### EXERCISE DIRECTIONS
Starting with the line containing "right elbow: (304, 214, -1)" and going on through the line containing "left elbow: (370, 220, -20)", return the lines of the data below exactly, and only those.

#### RECORDS SUPPLIED ####

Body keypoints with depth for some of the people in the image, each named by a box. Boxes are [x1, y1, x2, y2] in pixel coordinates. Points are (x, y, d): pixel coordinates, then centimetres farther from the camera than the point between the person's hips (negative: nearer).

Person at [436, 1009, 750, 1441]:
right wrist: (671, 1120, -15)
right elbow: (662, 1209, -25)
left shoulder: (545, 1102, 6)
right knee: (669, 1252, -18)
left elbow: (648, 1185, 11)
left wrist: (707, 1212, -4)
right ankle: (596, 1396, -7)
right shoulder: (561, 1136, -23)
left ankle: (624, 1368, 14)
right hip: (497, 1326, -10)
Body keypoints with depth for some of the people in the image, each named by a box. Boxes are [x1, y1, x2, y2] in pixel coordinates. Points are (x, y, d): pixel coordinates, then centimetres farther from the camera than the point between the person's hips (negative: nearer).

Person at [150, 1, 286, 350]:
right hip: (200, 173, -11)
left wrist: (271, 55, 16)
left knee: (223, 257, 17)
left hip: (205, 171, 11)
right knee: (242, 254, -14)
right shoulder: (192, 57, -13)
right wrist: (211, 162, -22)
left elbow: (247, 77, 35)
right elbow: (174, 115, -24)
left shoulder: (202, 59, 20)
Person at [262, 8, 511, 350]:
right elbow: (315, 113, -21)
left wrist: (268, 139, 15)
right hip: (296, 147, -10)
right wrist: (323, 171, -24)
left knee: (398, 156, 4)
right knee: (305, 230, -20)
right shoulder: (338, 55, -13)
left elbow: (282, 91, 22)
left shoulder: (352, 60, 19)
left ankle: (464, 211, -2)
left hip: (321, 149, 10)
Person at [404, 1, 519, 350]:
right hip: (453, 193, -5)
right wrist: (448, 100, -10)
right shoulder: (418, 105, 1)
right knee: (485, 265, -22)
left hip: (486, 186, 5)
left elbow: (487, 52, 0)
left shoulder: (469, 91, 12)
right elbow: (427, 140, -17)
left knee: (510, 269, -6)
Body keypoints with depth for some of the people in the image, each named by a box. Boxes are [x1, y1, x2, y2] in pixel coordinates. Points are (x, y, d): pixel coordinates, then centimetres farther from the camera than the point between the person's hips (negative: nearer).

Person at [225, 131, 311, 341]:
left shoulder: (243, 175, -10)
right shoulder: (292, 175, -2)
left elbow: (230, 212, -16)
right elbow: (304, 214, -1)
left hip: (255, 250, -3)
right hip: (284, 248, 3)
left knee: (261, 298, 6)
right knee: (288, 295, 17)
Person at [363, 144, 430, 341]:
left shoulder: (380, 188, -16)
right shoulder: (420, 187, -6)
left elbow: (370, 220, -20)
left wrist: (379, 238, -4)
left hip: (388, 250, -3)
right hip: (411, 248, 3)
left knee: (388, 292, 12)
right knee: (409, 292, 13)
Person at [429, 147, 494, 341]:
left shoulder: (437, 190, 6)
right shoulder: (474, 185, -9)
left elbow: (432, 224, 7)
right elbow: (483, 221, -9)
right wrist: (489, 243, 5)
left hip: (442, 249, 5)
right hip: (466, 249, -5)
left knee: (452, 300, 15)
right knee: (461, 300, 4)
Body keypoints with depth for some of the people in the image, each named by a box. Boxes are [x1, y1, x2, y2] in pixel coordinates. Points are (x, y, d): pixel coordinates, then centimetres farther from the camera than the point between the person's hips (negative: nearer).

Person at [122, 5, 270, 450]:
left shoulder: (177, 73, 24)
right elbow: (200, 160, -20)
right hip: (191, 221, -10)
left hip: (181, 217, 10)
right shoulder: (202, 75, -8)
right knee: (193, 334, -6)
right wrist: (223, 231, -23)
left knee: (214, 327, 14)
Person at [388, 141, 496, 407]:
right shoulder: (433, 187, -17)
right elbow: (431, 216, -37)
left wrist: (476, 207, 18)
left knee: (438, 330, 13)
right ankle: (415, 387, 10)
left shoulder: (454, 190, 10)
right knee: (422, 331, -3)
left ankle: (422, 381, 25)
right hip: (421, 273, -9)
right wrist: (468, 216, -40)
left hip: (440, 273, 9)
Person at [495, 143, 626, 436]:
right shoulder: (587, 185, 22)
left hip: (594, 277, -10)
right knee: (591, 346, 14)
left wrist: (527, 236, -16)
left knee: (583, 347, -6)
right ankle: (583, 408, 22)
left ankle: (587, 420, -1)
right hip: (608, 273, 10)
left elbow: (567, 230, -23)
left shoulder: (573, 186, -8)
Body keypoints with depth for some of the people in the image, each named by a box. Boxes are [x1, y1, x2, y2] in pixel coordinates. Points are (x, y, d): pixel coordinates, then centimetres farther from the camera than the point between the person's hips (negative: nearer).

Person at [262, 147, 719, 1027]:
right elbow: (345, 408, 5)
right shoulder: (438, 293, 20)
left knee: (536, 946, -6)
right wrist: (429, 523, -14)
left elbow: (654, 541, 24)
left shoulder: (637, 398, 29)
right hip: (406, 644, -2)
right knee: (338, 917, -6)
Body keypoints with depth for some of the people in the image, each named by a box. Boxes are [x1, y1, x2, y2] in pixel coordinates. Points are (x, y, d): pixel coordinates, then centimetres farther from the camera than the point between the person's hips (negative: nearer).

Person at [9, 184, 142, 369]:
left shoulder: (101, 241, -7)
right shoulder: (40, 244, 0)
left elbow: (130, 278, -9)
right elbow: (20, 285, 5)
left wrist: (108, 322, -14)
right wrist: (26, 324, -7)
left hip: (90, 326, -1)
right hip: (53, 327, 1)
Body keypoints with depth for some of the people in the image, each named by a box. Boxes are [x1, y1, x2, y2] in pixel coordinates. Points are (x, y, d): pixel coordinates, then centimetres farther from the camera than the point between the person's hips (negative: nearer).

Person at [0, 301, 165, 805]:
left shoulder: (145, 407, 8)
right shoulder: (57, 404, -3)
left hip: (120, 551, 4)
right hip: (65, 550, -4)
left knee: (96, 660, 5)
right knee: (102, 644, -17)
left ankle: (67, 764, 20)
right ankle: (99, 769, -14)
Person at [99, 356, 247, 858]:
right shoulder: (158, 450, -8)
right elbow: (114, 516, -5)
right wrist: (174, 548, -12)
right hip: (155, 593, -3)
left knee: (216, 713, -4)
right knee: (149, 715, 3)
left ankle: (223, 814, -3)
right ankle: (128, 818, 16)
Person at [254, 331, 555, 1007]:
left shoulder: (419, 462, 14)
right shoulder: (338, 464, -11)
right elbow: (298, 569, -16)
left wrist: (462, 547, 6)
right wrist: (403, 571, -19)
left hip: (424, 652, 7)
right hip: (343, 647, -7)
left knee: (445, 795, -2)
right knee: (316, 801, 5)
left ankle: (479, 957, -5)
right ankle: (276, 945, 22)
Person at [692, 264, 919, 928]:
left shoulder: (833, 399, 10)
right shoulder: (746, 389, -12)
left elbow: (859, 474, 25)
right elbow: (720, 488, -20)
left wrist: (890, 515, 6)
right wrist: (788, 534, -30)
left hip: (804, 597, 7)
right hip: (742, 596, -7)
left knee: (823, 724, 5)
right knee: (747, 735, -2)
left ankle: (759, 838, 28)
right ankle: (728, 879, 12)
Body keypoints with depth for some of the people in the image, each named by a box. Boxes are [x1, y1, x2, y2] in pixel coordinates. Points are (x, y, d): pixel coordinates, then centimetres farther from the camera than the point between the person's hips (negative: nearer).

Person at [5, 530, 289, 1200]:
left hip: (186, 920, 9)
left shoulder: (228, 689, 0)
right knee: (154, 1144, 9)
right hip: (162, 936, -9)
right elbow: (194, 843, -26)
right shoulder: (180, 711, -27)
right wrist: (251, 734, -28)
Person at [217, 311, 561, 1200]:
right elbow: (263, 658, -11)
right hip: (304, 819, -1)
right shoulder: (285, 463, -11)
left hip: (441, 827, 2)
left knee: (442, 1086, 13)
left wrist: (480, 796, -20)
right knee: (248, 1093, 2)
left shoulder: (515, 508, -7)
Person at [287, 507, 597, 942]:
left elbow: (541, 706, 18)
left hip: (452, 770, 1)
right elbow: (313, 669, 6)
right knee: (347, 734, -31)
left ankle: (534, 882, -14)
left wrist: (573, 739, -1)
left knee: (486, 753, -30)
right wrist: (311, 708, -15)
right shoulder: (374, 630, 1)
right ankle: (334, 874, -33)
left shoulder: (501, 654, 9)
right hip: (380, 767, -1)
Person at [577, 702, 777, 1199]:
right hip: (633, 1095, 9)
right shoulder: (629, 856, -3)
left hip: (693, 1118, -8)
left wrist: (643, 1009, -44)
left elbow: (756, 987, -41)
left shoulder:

####

### RESULT FOR THIS TASK
right elbow: (304, 214, -1)
left hip: (255, 250, -3)
right hip: (284, 248, 3)
left knee: (261, 298, 6)
right knee: (288, 295, 17)
Person at [363, 144, 430, 341]:
left shoulder: (380, 188, -16)
right shoulder: (420, 187, -6)
left elbow: (370, 220, -20)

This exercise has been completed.